### Aim of the exercise
Exactly as they appear, output all of the entries.
━━━━
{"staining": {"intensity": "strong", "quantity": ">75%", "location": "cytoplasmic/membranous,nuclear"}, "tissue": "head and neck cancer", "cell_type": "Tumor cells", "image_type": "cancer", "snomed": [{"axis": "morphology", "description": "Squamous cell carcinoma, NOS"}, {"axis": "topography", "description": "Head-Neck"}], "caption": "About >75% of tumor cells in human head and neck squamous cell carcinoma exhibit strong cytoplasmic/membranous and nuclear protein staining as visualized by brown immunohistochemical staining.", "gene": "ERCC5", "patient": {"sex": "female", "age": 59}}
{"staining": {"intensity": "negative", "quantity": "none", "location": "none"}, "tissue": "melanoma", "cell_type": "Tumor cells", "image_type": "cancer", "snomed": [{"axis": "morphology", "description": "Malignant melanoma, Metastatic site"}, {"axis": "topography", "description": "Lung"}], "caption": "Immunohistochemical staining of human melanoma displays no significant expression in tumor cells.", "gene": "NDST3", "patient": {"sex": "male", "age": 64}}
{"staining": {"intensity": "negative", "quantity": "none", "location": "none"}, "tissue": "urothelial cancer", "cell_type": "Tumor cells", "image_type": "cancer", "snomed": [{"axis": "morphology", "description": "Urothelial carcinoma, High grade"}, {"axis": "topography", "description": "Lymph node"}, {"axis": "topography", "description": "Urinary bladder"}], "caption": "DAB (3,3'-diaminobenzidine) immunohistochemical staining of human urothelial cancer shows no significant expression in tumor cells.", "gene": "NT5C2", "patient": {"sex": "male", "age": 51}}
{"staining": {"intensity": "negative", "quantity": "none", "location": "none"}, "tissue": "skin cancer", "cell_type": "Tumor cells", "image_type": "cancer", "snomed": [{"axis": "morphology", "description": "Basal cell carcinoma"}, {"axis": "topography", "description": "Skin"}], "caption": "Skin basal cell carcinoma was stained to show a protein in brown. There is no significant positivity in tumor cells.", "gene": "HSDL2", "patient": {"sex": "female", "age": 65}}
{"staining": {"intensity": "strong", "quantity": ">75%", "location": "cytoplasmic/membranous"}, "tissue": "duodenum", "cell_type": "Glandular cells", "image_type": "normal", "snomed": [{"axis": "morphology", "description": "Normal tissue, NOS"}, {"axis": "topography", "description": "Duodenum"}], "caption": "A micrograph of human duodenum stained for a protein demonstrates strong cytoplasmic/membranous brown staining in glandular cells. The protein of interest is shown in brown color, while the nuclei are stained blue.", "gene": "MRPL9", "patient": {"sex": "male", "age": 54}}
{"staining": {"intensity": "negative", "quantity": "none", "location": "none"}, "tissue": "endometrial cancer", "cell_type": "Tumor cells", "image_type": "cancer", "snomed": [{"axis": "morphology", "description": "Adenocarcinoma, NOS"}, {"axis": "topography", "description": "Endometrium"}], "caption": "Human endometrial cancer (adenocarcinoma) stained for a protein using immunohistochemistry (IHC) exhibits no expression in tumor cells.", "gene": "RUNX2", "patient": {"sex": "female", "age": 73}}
━━━━
### Task output
{"staining": {"intensity": "strong", "quantity": ">75%", "location": "cytoplasmic/membranous,nuclear"}, "tissue": "head and neck cancer", "cell_type": "Tumor cells", "image_type": "cancer", "snomed": [{"axis": "morphology", "description": "Squamous cell carcinoma, NOS"}, {"axis": "topography", "description": "Head-Neck"}], "caption": "About >75% of tumor cells in human head and neck squamous cell carcinoma exhibit strong cytoplasmic/membranous and nuclear protein staining as visualized by brown immunohistochemical staining.", "gene": "ERCC5", "patient": {"sex": "female", "age": 59}}
{"staining": {"intensity": "negative", "quantity": "none", "location": "none"}, "tissue": "melanoma", "cell_type": "Tumor cells", "image_type": "cancer", "snomed": [{"axis": "morphology", "description": "Malignant melanoma, Metastatic site"}, {"axis": "topography", "description": "Lung"}], "caption": "Immunohistochemical staining of human melanoma displays no significant expression in tumor cells.", "gene": "NDST3", "patient": {"sex": "male", "age": 64}}
{"staining": {"intensity": "negative", "quantity": "none", "location": "none"}, "tissue": "urothelial cancer", "cell_type": "Tumor cells", "image_type": "cancer", "snomed": [{"axis": "morphology", "description": "Urothelial carcinoma, High grade"}, {"axis": "topography", "description": "Lymph node"}, {"axis": "topography", "description": "Urinary bladder"}], "caption": "DAB (3,3'-diaminobenzidine) immunohistochemical staining of human urothelial cancer shows no significant expression in tumor cells.", "gene": "NT5C2", "patient": {"sex": "male", "age": 51}}
{"staining": {"intensity": "negative", "quantity": "none", "location": "none"}, "tissue": "skin cancer", "cell_type": "Tumor cells", "image_type": "cancer", "snomed": [{"axis": "morphology", "description": "Basal cell carcinoma"}, {"axis": "topography", "description": "Skin"}], "caption": "Skin basal cell carcinoma was stained to show a protein in brown. There is no significant positivity in tumor cells.", "gene": "HSDL2", "patient": {"sex": "female", "age": 65}}
{"staining": {"intensity": "strong", "quantity": ">75%", "location": "cytoplasmic/membranous"}, "tissue": "duodenum", "cell_type": "Glandular cells", "image_type": "normal", "snomed": [{"axis": "morphology", "description": "Normal tissue, NOS"}, {"axis": "topography", "description": "Duodenum"}], "caption": "A micrograph of human duodenum stained for a protein demonstrates strong cytoplasmic/membranous brown staining in glandular cells. The protein of interest is shown in brown color, while the nuclei are stained blue.", "gene": "MRPL9", "patient": {"sex": "male", "age": 54}}
{"staining": {"intensity": "negative", "quantity": "none", "location": "none"}, "tissue": "endometrial cancer", "cell_type": "Tumor cells", "image_type": "cancer", "snomed": [{"axis": "morphology", "description": "Adenocarcinoma, NOS"}, {"axis": "topography", "description": "Endometrium"}], "caption": "Human endometrial cancer (adenocarcinoma) stained for a protein using immunohistochemistry (IHC) exhibits no expression in tumor cells.", "gene": "RUNX2", "patient": {"sex": "female", "age": 73}}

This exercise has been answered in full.